Passage to read:
# # # # # # #
Why Do We Celebrate Valentine’s Day?

Aside from the idea that Valentine’s Day is just another way for greeting card companies, florists and chocolatiers to make a little more money, there are some reasons that we in the Western world celebrate Valentine’s Day.

Who Was St. Valentine?

As with so many of these traditions revolving around martyred saints, there is some degree of murkiness surrounding St. Valentine. There are generally held to be three different saints of that name, martyred in the early centuries of Christianity. There was a St. Valentine of Terni (killed around AD 197), St. Valentine of Rome (killed around AD 269), and a third St. Valentine who is mentioned as being martyred in Africa along with companions. This is the date given as February 14th.

By the 14th Century, no one really paid any attention to the differences between the saints named Valentine, and romantic stories grew up around the idea of a saint. In one story, Valentine performs secret marriages in defiance of the emperor of Rome, who wanted unmarried men for his armies. In another, Valentine is jailed, falling in love with the jailer’s daughter. He sends her handwritten notes, signed, “your Valentine.”

Indeed, while Christians celebrated Saint Valentine’s Day as a religious feast beginning in 498 AD, thanks to Pope Gelasius, but the idea of romance being associated with the saint’s day was not really popularized, some thing, until the 14th Century, when Geoffrey Chaucer‘s works of courtly love were all the rage. (And it helped that some in England and France many believed that the middle of February marked the beginning of mating season for birds.) But there are some, of course, who point out that the feat of Saint Valentine occurred remarkably close to a pagan holiday.
# # # # # # #
Brief 1: Retype the whole Valentine's Day article above word for word.

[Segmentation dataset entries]
# # # # # # #
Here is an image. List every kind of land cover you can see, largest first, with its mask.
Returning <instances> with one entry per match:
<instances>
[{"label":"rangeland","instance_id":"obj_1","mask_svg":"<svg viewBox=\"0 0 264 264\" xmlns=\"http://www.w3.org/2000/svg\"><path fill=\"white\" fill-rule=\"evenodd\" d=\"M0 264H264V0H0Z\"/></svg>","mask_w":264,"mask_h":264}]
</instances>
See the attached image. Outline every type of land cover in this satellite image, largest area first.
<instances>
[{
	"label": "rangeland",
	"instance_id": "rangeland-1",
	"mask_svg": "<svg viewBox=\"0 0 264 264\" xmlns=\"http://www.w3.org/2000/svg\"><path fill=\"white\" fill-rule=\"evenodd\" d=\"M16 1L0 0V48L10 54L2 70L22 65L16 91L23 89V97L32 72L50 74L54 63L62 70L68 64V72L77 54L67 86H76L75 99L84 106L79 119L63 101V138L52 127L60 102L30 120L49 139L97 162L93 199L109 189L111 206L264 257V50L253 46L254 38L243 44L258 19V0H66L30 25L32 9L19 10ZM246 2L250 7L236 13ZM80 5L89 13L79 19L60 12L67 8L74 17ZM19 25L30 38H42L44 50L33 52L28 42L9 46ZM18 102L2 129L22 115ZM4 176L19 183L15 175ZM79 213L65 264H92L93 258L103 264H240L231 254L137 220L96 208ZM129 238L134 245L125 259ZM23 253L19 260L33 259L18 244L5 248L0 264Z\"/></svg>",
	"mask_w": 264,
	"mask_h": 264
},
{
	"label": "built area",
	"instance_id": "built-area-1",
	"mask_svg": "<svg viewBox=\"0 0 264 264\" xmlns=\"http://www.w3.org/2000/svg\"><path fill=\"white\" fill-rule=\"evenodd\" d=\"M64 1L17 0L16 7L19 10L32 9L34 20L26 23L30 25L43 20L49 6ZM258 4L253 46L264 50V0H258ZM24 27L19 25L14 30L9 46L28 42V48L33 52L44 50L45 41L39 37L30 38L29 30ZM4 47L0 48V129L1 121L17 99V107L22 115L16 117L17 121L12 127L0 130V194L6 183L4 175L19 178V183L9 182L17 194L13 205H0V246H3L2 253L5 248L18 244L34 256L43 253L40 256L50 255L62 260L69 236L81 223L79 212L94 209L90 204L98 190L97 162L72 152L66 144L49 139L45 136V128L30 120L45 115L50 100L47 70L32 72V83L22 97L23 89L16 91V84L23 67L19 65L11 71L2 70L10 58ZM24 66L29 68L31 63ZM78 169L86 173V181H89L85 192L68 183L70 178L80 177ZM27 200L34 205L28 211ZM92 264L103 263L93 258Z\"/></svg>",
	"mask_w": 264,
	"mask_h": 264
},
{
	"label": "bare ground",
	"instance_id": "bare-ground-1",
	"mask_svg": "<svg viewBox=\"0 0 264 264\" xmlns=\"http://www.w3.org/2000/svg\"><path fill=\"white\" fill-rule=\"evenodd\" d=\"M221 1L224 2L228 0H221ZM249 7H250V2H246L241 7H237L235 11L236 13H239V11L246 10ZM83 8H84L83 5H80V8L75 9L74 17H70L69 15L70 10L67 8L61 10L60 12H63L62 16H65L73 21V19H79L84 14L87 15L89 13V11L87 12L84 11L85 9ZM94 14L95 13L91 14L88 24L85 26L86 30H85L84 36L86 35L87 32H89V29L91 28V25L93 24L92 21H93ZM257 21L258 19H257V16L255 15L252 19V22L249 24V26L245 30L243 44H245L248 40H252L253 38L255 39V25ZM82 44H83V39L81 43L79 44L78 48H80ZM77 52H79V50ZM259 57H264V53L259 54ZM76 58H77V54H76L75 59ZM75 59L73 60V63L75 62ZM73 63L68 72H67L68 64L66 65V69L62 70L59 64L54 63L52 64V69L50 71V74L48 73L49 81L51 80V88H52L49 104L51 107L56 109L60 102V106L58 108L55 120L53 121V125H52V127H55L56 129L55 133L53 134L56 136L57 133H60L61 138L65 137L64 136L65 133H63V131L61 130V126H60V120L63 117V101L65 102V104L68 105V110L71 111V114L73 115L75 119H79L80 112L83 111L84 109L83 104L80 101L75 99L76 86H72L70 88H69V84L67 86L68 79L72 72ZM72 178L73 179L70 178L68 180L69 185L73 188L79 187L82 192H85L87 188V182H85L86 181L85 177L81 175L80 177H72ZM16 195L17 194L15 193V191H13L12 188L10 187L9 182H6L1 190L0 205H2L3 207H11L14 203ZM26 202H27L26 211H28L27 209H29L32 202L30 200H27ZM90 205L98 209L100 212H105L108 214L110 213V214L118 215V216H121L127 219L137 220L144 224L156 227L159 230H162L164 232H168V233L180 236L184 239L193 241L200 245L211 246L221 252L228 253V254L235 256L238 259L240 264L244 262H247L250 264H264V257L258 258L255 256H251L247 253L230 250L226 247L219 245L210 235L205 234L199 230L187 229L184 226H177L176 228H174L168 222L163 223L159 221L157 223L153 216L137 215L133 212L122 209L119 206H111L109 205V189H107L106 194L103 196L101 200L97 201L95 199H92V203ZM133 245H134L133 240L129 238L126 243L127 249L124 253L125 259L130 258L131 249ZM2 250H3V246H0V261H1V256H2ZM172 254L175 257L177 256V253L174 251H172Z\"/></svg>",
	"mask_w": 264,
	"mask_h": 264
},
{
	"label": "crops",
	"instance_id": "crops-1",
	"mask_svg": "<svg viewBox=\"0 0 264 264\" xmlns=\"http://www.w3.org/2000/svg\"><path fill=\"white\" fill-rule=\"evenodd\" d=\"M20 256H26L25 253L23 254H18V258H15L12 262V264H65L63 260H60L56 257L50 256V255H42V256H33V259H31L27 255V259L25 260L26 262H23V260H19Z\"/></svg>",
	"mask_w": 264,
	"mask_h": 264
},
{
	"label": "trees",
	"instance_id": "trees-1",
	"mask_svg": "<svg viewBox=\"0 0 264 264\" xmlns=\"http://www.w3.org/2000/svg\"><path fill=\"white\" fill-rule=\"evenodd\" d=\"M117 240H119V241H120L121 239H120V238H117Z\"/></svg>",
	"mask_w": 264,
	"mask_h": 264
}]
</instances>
# # # # # # #
Brief 2: Pick out every line of the entries that contains the string "image", copying each such line in full. Treat case as significant.

Problem solution 1:
Why Do We Celebrate Valentine’s Day?

Aside from the idea that Valentine’s Day is just another way for greeting card companies, florists and chocolatiers to make a little more money, there are some reasons that we in the Western world celebrate Valentine’s Day.

Who Was St. Valentine?

As with so many of these traditions revolving around martyred saints, there is some degree of murkiness surrounding St. Valentine. There are generally held to be three different saints of that name, martyred in the early centuries of Christianity. There was a St. Valentine of Terni (killed around AD 197), St. Valentine of Rome (killed around AD 269), and a third St. Valentine who is mentioned as being martyred in Africa along with companions. This is the date given as February 14th.

By the 14th Century, no one really paid any attention to the differences between the saints named Valentine, and romantic stories grew up around the idea of a saint. In one story, Valentine performs secret marriages in defiance of the emperor of Rome, who wanted unmarried men for his armies. In another, Valentine is jailed, falling in love with the jailer’s daughter. He sends her handwritten notes, signed, “your Valentine.”

Indeed, while Christians celebrated Saint Valentine’s Day as a religious feast beginning in 498 AD, thanks to Pope Gelasius, but the idea of romance being associated with the saint’s day was not really popularized, some thing, until the 14th Century, when Geoffrey Chaucer‘s works of courtly love were all the rage. (And it helped that some in England and France many believed that the middle of February marked the beginning of mating season for birds.) But there are some, of course, who point out that the feat of Saint Valentine occurred remarkably close to a pagan holiday.

Problem solution 2:
Here is an image. List every kind of land cover you can see, largest first, with its mask.
See the attached image. Outline every type of land cover in this satellite image, largest area first.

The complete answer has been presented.